Congress Takes Stab Again at Campaign Financing Reform
CONGRESS is once again wrangling over campaign finance reform, and the outcome, as usual, is very much in question. At odds are Democrats, who want a cap on campaign spending, which now is unlimited, and Republicans, who don't. The proposed spending cap would vary from $950,000 to $5.5 million based on the voting-age population in each state. Last year the Democratic-dominated Senate and House failed to reach a compromise on their separate proposals, in part because the House would not accept Senate insistence on ending contributions by political-action committees, the so-called PACs.
Even if Congress should agree on one bill, no guarantee exists that President Bush would approve it.
As members of Congress from both parties are uncomfortably aware, the current discussion is being played out against a background of growing public concern about the relationship between political contributions and Congressional action.
The most visible example in Washington is the so-called Keating Five case, which revolves around sizable political contributions by savings-and-loan owner Charles Keating to five senators or their causes, and the question of whether a relationship existed between the contributions and the senators' actions.
Polls indicate Americans feel members of Congress pay more attention to the desires of campaign contributors than to those of voters.
At present, congressional action is in the Senate, which is debating a Democratic proposal to reform the way presidential and congressional campaigns are financed. Democrats who favor this measure especially want to cap spending in each congressional contest and decrease or ban funds from political-action committees.
"All of us realize something is badly wrong," says a prime sponsor of the Democratic proposal, Sen. David Boren (D) of Oklahoma, when it now costs an average of $4 million to win a Senate campaign - about $1.87 per vote.
"The spiral continues," Senator Boren says. "Members of Congress have to go nationwide to raise money, and raise money from people in many cases unknown to them."
Thus, backers of this Democratic proposal say its centerpiece is the most important reform: putting a cap on spending. The cap would be voluntary, with incentives for candidates to adhere to it; the US Supreme Court has said a mandatory cap would be unconstitutional.
Anything less than a spending cap "does not deal with the real issue and will create the appearance, but not the fact, of reform," says Senate majority leader George Mitchell (D) of Maine, a prime proponent of the measure.
The Democratic proposal also would end contributions to congressional campaigns by political-action committees, and provide some funds for candidates from the federal Treasury.
Republicans object that putting a limit on spending would have the effect of ensuring a Democratic congressional majority, given the many advantages of incumbency.
More than 95 percent of congressional incumbents who sought reelection last fall won, and Democrats hold majorities in each house.
Putting spending limits on political races "is like putting a rock on Jell-O," says Sen. Mitch McConnell (R) of Kentucky - neither the Jell-O nor the contributions are held in check.
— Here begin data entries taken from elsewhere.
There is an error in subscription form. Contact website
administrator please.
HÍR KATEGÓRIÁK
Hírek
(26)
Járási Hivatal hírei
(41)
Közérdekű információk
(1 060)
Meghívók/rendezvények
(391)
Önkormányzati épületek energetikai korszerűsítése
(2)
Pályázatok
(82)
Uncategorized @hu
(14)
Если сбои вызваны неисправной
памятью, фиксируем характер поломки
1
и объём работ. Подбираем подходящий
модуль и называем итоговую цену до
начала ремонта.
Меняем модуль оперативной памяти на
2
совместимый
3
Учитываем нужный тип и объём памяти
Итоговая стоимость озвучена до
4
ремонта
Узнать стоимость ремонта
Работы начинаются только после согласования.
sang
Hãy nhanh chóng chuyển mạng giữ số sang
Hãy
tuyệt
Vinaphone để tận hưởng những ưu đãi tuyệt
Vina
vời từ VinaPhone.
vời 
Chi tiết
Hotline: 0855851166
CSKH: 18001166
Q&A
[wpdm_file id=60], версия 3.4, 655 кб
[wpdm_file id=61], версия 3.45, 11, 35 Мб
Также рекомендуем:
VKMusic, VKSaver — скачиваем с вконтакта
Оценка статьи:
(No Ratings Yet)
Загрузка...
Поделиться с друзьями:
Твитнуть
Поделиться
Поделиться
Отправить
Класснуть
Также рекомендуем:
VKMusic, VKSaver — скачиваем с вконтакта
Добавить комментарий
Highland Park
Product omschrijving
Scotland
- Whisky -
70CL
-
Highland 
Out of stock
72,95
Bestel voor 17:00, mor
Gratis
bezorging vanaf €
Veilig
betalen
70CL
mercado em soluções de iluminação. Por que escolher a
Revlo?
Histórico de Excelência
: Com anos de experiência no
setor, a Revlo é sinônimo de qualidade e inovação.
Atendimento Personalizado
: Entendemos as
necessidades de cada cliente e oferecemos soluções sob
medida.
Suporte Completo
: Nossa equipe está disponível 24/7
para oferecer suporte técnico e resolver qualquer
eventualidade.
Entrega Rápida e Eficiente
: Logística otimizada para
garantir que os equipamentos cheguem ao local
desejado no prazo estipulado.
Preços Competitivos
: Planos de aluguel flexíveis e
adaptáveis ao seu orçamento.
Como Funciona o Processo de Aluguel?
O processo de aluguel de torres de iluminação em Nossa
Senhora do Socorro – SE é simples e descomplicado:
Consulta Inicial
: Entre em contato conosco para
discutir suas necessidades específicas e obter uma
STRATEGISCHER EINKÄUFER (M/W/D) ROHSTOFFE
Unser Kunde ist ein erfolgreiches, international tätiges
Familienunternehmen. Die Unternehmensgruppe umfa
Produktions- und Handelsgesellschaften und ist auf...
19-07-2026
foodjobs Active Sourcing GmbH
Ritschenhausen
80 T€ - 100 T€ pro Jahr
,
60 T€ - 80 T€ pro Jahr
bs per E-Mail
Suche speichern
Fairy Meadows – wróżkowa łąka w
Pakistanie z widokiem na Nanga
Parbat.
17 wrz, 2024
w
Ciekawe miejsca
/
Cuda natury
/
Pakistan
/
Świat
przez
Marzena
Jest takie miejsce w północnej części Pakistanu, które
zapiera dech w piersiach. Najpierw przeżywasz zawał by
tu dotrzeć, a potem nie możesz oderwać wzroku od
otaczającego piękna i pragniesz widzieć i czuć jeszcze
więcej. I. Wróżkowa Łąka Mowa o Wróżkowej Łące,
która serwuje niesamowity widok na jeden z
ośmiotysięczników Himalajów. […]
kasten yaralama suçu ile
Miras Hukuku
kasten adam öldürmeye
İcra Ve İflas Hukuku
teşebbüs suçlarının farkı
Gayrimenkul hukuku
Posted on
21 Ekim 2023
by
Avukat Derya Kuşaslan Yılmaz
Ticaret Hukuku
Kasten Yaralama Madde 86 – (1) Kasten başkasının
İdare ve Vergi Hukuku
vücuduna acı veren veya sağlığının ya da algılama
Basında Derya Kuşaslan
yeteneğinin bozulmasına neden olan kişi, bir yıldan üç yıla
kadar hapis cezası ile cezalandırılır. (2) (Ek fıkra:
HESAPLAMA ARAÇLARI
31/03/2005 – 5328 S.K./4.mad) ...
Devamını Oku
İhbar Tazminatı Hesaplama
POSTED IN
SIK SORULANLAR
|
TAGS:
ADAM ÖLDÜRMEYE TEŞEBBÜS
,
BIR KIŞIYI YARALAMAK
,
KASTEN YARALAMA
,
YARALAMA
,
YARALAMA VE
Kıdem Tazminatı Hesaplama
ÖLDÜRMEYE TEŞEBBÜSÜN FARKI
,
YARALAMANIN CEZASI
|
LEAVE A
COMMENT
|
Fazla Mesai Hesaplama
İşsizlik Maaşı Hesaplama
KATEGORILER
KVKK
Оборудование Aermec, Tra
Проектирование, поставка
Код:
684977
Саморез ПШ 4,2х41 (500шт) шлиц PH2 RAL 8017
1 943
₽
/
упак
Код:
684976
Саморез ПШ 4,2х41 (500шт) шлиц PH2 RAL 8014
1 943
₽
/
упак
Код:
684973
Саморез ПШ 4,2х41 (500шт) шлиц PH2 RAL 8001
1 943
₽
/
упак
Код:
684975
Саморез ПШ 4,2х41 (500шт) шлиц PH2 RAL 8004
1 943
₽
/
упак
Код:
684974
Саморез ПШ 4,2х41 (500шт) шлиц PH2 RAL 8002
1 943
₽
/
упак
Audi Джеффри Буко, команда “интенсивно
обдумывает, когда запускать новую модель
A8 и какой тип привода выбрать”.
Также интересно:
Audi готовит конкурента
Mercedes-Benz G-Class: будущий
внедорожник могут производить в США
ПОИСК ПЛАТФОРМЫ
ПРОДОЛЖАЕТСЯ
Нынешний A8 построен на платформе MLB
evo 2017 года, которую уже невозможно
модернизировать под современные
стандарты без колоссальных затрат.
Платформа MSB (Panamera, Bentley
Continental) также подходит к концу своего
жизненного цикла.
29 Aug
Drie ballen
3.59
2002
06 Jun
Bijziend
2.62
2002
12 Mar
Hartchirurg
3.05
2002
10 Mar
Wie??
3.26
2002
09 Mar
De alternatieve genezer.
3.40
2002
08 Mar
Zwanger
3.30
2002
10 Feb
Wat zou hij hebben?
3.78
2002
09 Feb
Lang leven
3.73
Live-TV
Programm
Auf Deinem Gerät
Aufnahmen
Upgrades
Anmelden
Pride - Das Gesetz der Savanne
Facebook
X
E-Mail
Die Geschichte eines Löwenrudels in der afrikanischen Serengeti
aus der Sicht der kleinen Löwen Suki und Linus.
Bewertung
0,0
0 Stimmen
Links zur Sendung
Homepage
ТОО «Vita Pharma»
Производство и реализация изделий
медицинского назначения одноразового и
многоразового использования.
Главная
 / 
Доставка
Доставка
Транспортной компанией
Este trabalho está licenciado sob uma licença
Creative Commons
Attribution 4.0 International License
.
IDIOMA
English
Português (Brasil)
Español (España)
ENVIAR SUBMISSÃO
Limiting political contributions is an unconstitutional limit on the free speech of candidates, McConnell and other Republicans charge.
New Democratic changes that would reduce the amount of federal subsidies - Senator Boren now puts it at $25 million a year - draw brickbats from two directions. Some proponents of subsidy say that's too little.
Senator McConnell and other opponents say it inevitably would soar: "Did you ever see a federal program that didn't continue to grow?" he asks.